- **Prompt 1**:
Change "floating drilling units" to "mobile offshore drilling units" in the BOP reliability article, and give the passage starting with "This article summarizes" and going on through "78 surface rigs." with that substitution applied.
- **Prompt 2**:
Print, without alteration, the lines of the records starting with the line that contains "At what (x,y)" and going on through the line that contains "coordinates (497, 201).".

By Jeff Sattler, WEST Engineering Services; Frank Gallander, Chevron
In 2008, several industry groups created a task force to define the work scope for a joint industry project to study BOP reliability experienced for wells drilled in the US Gulf of Mexico from 2004 to 2006. They also tried to identify possible contractors and prepared, evaluated and awarded the bid for completion of this work scope, which included wells using either subsea or surface BOPs.
This article summarizes major findings and recommendations from the study, which had almost 90,000 individual component tests analyzed in the course of drilling 238 wells using 37 different floating drilling units and just over 40,000 individual component tests from 415 wells using 78 surface rigs.
The goal was to understand BOP reliability and the extent that testing impacts that reliability. The information on which the study was based incorporated data from both surface and subsea wells, using a significant number of different drilling units.
The full results of this study are limited to study participants. However, selected data were chosen for release.

- **Data**:
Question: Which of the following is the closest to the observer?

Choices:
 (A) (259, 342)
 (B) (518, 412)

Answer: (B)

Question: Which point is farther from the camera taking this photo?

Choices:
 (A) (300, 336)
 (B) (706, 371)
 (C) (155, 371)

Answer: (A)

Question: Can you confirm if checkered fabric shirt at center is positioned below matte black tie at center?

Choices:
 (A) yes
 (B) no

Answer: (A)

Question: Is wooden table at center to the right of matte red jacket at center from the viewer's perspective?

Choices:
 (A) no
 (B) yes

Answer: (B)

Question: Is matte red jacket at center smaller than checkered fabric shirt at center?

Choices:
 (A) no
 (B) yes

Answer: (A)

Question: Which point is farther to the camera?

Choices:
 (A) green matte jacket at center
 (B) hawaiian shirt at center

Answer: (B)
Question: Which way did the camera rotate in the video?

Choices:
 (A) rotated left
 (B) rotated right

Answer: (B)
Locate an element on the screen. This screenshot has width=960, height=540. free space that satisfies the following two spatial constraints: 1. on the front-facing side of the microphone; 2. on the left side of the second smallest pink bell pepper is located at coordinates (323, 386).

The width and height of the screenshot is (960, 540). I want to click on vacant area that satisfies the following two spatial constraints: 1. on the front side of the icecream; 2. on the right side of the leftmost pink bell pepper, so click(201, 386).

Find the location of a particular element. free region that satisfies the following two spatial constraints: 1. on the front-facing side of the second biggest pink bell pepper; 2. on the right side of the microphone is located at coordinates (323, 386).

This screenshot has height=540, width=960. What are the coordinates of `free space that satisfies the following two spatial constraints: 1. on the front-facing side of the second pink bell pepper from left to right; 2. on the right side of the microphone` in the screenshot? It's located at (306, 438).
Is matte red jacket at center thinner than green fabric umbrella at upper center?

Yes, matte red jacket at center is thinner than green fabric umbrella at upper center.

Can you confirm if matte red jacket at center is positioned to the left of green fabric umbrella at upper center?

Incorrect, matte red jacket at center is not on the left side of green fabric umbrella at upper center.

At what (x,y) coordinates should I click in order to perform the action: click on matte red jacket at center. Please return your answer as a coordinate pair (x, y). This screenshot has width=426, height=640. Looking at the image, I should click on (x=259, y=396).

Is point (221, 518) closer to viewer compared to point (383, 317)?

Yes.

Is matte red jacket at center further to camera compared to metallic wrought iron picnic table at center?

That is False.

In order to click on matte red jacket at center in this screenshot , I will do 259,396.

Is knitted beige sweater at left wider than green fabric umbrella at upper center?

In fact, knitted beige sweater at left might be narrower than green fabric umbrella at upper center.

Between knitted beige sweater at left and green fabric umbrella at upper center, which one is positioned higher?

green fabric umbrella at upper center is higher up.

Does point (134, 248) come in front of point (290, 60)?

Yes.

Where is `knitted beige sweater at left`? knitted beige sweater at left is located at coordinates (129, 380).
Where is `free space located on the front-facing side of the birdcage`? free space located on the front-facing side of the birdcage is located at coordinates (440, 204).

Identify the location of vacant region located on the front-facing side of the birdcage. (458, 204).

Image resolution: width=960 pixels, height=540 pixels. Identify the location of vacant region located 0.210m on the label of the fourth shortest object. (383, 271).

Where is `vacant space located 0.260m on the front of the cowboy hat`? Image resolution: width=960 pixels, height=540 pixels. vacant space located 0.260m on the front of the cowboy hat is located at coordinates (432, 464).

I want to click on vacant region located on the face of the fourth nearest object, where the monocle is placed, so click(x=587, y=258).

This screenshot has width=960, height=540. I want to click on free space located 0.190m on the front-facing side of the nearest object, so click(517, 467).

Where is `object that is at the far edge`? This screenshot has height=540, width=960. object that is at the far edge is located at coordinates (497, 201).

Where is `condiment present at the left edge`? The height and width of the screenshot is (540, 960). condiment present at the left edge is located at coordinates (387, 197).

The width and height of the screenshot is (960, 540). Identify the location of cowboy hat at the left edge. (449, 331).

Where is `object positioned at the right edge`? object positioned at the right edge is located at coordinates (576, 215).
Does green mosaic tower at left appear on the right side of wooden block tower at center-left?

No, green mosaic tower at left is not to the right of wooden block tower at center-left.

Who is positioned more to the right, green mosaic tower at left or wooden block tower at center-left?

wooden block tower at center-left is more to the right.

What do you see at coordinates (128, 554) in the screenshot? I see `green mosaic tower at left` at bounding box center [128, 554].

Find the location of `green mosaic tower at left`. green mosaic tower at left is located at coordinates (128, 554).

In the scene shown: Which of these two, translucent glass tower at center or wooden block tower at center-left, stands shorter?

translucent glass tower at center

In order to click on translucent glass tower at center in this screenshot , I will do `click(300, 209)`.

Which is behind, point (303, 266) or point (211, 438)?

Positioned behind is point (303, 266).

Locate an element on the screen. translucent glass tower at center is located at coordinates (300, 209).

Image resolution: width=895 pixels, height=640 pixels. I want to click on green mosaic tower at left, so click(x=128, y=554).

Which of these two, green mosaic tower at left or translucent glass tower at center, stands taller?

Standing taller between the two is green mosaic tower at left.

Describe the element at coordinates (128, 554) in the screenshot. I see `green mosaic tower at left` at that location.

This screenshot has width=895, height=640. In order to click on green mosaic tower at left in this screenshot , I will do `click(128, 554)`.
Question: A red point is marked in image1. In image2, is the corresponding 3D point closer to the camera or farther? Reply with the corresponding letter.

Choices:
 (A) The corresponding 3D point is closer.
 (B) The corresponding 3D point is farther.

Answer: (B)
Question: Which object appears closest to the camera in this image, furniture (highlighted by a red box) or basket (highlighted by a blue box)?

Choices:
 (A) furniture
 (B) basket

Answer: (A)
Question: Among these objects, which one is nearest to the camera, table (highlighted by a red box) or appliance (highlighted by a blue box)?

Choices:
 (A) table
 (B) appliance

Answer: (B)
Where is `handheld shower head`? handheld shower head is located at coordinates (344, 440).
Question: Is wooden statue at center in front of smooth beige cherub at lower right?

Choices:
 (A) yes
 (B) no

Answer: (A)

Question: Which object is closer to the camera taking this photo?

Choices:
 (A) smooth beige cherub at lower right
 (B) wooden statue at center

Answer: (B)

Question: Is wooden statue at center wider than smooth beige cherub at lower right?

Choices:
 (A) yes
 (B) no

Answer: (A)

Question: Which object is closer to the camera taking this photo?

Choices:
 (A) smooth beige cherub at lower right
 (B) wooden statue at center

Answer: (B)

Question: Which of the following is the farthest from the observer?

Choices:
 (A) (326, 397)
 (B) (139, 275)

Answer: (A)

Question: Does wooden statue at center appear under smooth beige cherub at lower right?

- **Complete output 1**:
This article summarizes major findings and recommendations from the study, which had almost 90,000 individual component tests analyzed in the course of drilling 238 wells using 37 different mobile offshore drilling units and just over 40,000 individual component tests from 415 wells using 78 surface rigs.

- **Complete output 2**:
At what (x,y) coordinates should I click in order to perform the action: click on matte red jacket at center. Please return your answer as a coordinate pair (x, y). This screenshot has width=426, height=640. Looking at the image, I should click on (x=259, y=396).

Is point (221, 518) closer to viewer compared to point (383, 317)?

Yes.

Is matte red jacket at center further to camera compared to metallic wrought iron picnic table at center?

That is False.

In order to click on matte red jacket at center in this screenshot , I will do 259,396.

Is knitted beige sweater at left wider than green fabric umbrella at upper center?

In fact, knitted beige sweater at left might be narrower than green fabric umbrella at upper center.

Between knitted beige sweater at left and green fabric umbrella at upper center, which one is positioned higher?

green fabric umbrella at upper center is higher up.

Does point (134, 248) come in front of point (290, 60)?

Yes.

Where is `knitted beige sweater at left`? knitted beige sweater at left is located at coordinates (129, 380).
Where is `free space located on the front-facing side of the birdcage`? free space located on the front-facing side of the birdcage is located at coordinates (440, 204).

Identify the location of vacant region located on the front-facing side of the birdcage. (458, 204).

Image resolution: width=960 pixels, height=540 pixels. Identify the location of vacant region located 0.210m on the label of the fourth shortest object. (383, 271).

Where is `vacant space located 0.260m on the front of the cowboy hat`? Image resolution: width=960 pixels, height=540 pixels. vacant space located 0.260m on the front of the cowboy hat is located at coordinates (432, 464).

I want to click on vacant region located on the face of the fourth nearest object, where the monocle is placed, so click(x=587, y=258).

This screenshot has width=960, height=540. I want to click on free space located 0.190m on the front-facing side of the nearest object, so click(517, 467).

Where is `object that is at the far edge`? This screenshot has height=540, width=960. object that is at the far edge is located at coordinates (497, 201).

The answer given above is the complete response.